I have had some success building an in-memory graph of my iTunes database, in Python. I discovered some rather interesting things about my collection in the process and I’ve started thinking about a way to use this information to cleanly chunk the data.
In my graph, nodes are represented by Python tuples that refer to the metadata culled from the song list. For example, there is a node for (‘Artist’, ‘U2′) and another for (‘Genre’, ‘Rock’). I keep track of the relationship between these nodes with a weight that comes from the number of songs that have both of these pieces of metadata.
So for example there is a line between (‘Artist’, ‘U2′) and (‘Genre’, ‘Rock’) which has a weight of 15, because their new album is categorized as ‘Rock’ – though songs from the album October are categorized as ‘Rock/Pop’
When I combine all the different pieces of metadata in my collection I get a whopping 1589 different facets, represented by nodes in my graph. But whats more interesting is that about 1500 of these nodes are connected, and the other 90 or so are divided into about 30 different individual chunks of 3-4 facets each. I tried to visualize this with GraphViz but the data was just too big.

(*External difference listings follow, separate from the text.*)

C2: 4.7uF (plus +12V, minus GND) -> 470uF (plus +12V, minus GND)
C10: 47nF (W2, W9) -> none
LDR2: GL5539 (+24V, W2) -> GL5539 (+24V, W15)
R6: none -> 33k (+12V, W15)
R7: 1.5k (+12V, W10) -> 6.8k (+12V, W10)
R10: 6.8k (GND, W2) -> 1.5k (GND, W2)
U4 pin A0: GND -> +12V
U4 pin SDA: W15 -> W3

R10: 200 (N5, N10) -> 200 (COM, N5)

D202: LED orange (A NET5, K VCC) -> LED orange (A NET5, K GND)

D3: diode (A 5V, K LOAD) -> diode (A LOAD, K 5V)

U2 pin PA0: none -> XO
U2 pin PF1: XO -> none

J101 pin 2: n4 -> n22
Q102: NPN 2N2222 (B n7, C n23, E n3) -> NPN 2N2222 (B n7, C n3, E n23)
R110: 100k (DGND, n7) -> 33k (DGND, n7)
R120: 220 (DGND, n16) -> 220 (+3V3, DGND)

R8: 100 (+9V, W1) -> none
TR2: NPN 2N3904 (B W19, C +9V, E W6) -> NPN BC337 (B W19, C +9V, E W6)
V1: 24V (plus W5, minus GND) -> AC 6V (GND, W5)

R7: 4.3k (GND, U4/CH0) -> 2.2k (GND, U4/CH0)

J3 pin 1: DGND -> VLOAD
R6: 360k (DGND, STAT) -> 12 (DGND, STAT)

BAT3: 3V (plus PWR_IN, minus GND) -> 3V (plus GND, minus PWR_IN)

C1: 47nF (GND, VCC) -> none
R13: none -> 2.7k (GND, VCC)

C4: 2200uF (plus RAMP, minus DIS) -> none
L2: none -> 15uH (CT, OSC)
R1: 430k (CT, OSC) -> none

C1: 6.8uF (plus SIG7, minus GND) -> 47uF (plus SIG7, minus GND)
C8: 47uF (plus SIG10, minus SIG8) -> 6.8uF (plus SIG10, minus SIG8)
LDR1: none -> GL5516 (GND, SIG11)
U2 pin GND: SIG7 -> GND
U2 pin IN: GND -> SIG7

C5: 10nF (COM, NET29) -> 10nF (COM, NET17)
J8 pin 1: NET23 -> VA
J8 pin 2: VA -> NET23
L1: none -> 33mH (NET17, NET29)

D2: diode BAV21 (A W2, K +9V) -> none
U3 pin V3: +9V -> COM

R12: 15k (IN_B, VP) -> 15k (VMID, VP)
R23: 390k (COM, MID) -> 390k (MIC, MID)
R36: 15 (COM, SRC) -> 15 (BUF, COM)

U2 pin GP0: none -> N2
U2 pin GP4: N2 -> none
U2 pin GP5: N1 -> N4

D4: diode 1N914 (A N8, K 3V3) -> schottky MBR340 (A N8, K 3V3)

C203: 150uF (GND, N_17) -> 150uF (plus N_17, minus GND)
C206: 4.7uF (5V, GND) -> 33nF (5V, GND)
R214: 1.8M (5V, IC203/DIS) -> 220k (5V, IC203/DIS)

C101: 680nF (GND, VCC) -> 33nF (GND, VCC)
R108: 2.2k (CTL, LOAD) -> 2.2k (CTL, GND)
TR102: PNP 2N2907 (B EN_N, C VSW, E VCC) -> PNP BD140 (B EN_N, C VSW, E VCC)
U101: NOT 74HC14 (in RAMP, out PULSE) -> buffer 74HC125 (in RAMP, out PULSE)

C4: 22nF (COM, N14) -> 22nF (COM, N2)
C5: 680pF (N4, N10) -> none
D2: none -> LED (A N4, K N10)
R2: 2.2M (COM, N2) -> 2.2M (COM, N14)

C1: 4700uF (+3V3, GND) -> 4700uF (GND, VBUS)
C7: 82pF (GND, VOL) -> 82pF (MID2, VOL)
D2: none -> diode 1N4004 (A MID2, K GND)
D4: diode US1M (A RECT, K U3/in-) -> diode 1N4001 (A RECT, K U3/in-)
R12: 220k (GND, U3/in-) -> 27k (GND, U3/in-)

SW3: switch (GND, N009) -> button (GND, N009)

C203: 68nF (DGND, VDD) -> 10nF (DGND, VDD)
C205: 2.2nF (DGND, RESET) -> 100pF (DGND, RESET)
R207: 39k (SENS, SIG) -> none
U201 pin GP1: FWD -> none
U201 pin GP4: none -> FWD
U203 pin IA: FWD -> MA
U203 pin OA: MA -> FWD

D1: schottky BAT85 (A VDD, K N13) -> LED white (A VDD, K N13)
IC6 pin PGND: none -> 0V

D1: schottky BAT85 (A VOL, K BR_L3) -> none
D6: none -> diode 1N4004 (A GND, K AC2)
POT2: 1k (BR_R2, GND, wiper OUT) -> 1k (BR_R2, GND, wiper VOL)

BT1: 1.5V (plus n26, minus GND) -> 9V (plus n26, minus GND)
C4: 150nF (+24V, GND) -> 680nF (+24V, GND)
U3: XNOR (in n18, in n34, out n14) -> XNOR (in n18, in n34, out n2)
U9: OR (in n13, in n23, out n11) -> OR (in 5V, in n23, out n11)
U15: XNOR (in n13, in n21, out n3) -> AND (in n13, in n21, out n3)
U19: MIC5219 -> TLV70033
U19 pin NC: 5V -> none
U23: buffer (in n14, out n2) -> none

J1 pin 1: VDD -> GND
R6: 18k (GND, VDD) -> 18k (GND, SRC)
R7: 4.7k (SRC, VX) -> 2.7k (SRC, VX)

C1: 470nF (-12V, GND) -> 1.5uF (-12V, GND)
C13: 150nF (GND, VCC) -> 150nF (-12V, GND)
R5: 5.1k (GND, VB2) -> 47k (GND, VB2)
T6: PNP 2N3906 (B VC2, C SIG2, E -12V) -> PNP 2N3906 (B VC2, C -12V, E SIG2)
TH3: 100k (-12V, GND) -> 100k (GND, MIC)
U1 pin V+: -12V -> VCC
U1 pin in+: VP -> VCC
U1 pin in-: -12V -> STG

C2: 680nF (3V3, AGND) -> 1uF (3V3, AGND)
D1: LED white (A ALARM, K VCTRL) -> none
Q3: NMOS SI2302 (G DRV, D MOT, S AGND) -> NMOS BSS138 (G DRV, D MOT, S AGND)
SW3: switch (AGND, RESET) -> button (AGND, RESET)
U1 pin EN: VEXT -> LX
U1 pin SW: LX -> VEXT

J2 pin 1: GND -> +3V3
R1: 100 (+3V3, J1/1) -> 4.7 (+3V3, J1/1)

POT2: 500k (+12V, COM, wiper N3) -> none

But this got me thinking more about how to chunk the graph. It was really surprising that so many of the nodes were connected, but really what matters to me is knowing which nodes are the most connected. This means that I could start dropping lines (connections) between nodes where the weight is just 1… or 2, or whatever number yields an appropriately chunked graph. Hopefully that will break up the large cluster of facets into smaller, more usable clusters.